Document section:
The 2018 Global Nutrition Report notes that “malnutrition worldwide is unacceptably high, and progress unacceptably slow.” The 2018 FAO report concludes that the world is not on track to eradicate hunger by 2030.
Despite this, we believe that zero hunger by 2030 is achievable in South Africa.
To do this, we need to get the number of hungry people down – and fast! For that to happen, we need to do things differently. It requires innovation, bold thinking, and leadership from government, along with their willingness to see civil society as partners in this ambitious goal.
Several years ago, government appointed an Interdepartmental Task Team on Food Security which is tasked to implement strategies outlined in the National Development Plan (NDP). For their 2017 – 2022 plan, they requested parliament to set aside R86bn to roll out their proposed strategy to end hunger. This is not sustainable.
For food security to become sustainable, the model itself has to be sustainable. FoodForward SA recently unveiled its plan to scale its foodbanking model to reach 1 million people daily within 5 years through a network of 2,000 beneficiary organisations.

Information:
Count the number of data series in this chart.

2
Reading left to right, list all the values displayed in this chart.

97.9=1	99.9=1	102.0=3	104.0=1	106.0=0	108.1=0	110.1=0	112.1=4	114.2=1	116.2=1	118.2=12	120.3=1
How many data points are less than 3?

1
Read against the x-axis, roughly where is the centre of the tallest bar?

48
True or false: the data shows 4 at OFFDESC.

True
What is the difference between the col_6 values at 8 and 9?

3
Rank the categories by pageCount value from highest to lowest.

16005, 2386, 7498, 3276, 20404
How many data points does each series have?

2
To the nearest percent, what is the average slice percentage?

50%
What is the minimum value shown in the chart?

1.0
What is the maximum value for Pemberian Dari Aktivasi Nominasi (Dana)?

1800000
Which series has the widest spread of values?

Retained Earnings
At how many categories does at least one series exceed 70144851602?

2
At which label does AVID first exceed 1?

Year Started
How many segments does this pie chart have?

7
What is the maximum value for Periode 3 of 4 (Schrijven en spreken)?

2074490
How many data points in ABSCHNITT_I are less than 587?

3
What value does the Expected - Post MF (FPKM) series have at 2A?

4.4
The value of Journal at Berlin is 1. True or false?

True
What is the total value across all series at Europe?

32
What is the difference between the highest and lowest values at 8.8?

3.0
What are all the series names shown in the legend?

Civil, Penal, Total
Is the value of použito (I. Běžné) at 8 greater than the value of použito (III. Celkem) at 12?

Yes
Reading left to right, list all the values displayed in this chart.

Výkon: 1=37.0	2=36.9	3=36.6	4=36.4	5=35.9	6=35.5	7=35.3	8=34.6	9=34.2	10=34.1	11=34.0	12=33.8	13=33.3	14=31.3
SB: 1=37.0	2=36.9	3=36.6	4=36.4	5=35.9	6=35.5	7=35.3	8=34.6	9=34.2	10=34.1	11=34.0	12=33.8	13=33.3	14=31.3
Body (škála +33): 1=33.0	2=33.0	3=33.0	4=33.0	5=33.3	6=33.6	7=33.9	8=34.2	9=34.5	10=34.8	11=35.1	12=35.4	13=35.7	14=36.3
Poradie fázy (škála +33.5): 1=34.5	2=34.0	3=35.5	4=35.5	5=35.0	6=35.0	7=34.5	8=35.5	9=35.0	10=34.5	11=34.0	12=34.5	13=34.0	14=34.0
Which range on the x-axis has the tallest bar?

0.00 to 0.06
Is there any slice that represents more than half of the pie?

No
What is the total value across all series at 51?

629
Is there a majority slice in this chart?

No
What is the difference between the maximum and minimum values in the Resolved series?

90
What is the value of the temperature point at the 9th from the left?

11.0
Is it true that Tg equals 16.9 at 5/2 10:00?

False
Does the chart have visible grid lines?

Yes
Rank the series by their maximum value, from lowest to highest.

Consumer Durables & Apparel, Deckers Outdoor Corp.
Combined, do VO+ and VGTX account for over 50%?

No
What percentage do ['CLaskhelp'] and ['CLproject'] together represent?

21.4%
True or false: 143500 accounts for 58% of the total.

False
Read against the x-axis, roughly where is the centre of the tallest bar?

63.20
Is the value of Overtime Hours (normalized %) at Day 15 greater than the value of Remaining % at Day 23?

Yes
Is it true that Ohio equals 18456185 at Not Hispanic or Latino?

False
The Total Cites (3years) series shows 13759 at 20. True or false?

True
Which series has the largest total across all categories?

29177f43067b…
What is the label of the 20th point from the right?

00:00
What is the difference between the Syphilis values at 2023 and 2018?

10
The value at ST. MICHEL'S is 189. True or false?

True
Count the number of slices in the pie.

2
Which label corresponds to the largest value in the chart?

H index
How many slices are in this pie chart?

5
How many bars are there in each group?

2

What to do:
a) List each distinct year mentioned in the passage on ending hunger in South Africa, in the order each first appears.
b) Quote the passage on ending hunger in South Africa word for word, from "Several years ago, government" up to and including "is not sustainable.".
The records were taken from a separate source and are unrelated to the passage on ending hunger in South Africa.

Answers below:
a) 2018, 2030, 2017, 2022

b)
Several years ago, government appointed an Interdepartmental Task Team on Food Security which is tasked to implement strategies outlined in the National Development Plan (NDP). For their 2017 – 2022 plan, they requested parliament to set aside R86bn to roll out their proposed strategy to end hunger. This is not sustainable.